General elections in the United Kingdom are supposed to be held every five years. (The next one was scheduled for 2020.) But an early, or snap, election can be held if at least two-thirds of lawmakers agree to it or if there's a vote of no confidence in the government.
Voters will choose lawmakers to fill all 650 seats in the House of Commons, the lower chamber of Britain's Parliament. The political party that wins the most seats controls the legislative agenda and will have a big say in how the UK gets out of the European Union.
There's almost no chance this election will change Britain's mind about getting out of the European Union. Both the Conservatives and the Labour Party -- the two biggest parties in Parliament -- are committed to following the will of the people and seeing Brexit through to the end.
Prime Minister Theresa May and Labour Party leader Jeremy Corbyn loom large over this vote. May took over as Prime Minster after David Cameron stepped down last year in the shocking aftermath of the Brexit referendum result. She repeatedly said she wasn't going to ask for a snap election, then shocked everybody back in April by doing just that.
May and her fellow Conservatives have a smallish majority right now in Parliament, and she'd like to get a bigger one.
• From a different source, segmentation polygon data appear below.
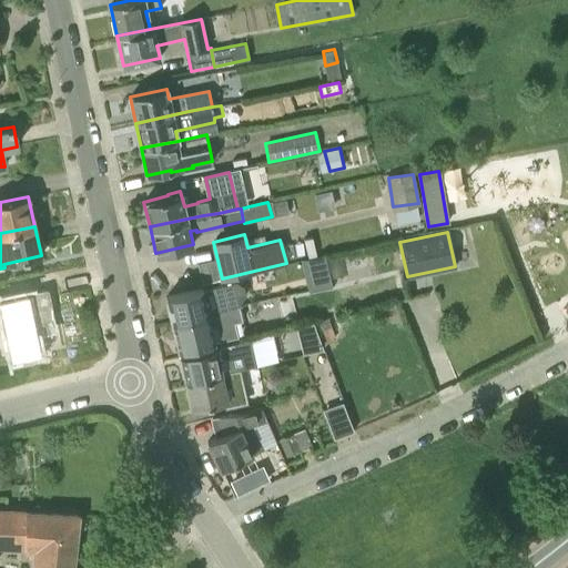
[(166,297),(172,323),(226,310),(223,296),(205,301),(202,288),(166,297)]
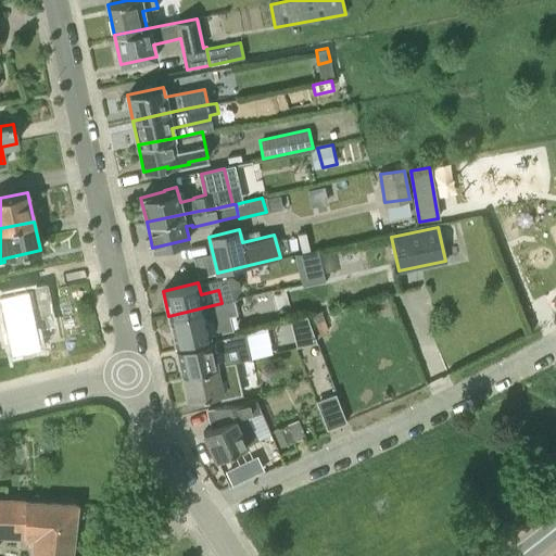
[(55,325),(46,283),(0,293),(0,313),(2,313),(11,351),(40,345),(36,329),(55,325)]
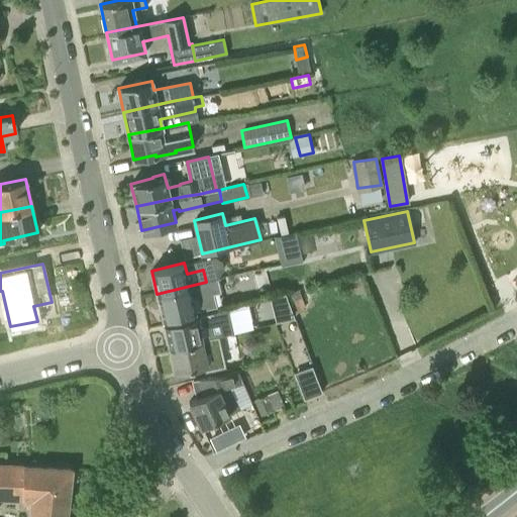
[(206,282),(157,294),(163,319),(216,306),(213,294),(220,292),(217,279),(206,282)]
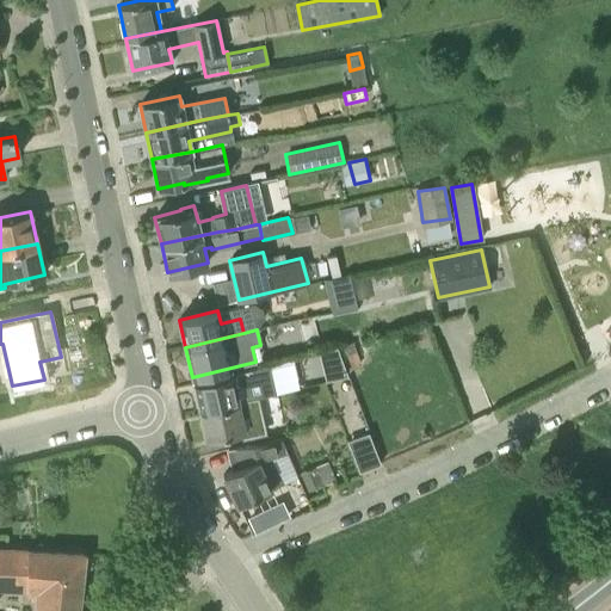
[(199,411),(236,402),(236,401),(238,401),(275,392),(269,364),(193,382),(199,411)]
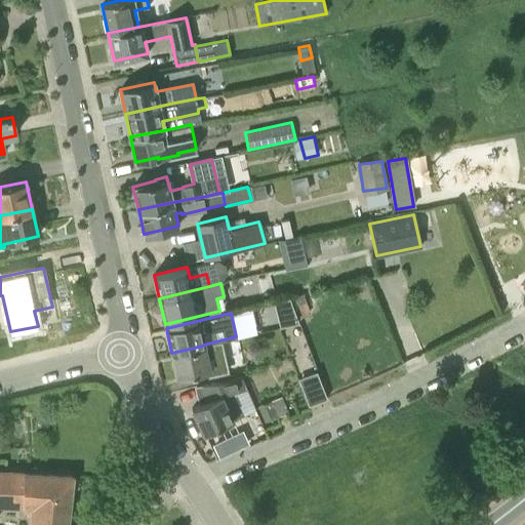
[(203,346),(171,353),(177,377),(209,370),(203,346)]
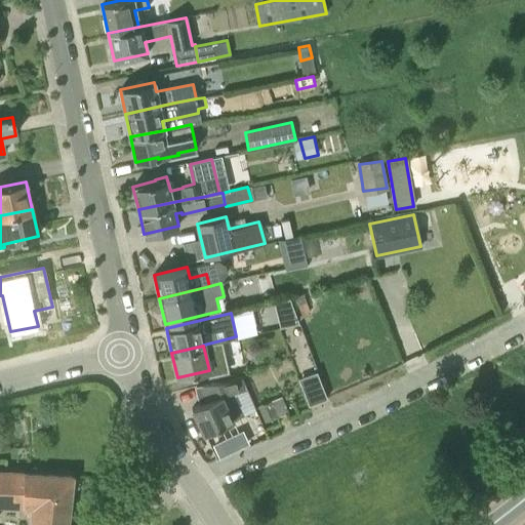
[(322,400),(312,373),(297,378),(308,406),(322,400)]
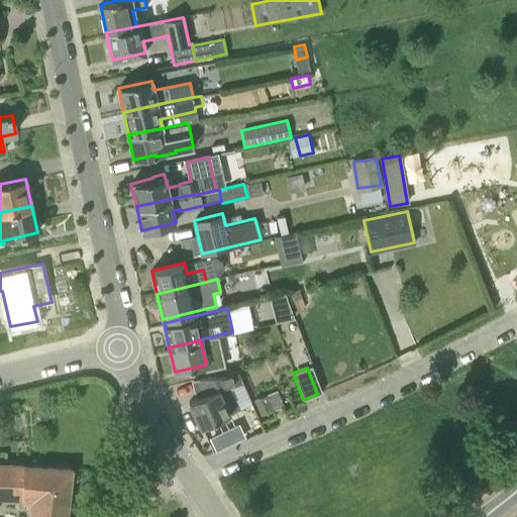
[(201,427),(229,414),(237,430),(251,424),(243,407),(252,403),(237,370),(194,380),(198,397),(189,401),(201,427)]
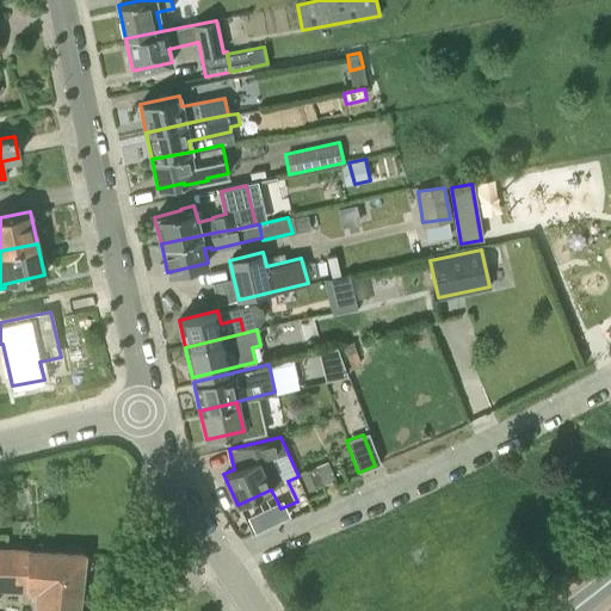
[(308,492),(335,480),(327,461),(301,473),(308,492)]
It would put her in a stronger position to deal with the EU on Brexit.
Corbyn and his Labour Party have been sniping with May and the Conservatives over exactly how Britain should leave the EU. They see the election as a chance for them to increase their numbers in Parliament.
If last year's Brexit referendum was about whether the UK should leave the EU, this snap election is seen as a referendum on how the UK should get out of the EU. And the choice is pretty stark. May and the Conservatives have a vision of a "hard" Brexit, meaning the UK makes a clean break from the European Union.
A recent survey revealed terrorism is the second-biggest issue that Britons worry about, after health care. And that was before an early June deadly attack in London, which came less than two weeks after the bombing at an Ariana Grande concert in Manchester.
Whoever comes out on top in all of this won't have much time to celebrate. Those tough Brexit negotiations between the UK and the EU start just 11 days after the election, so the winning party will have to move quickly to form a new government.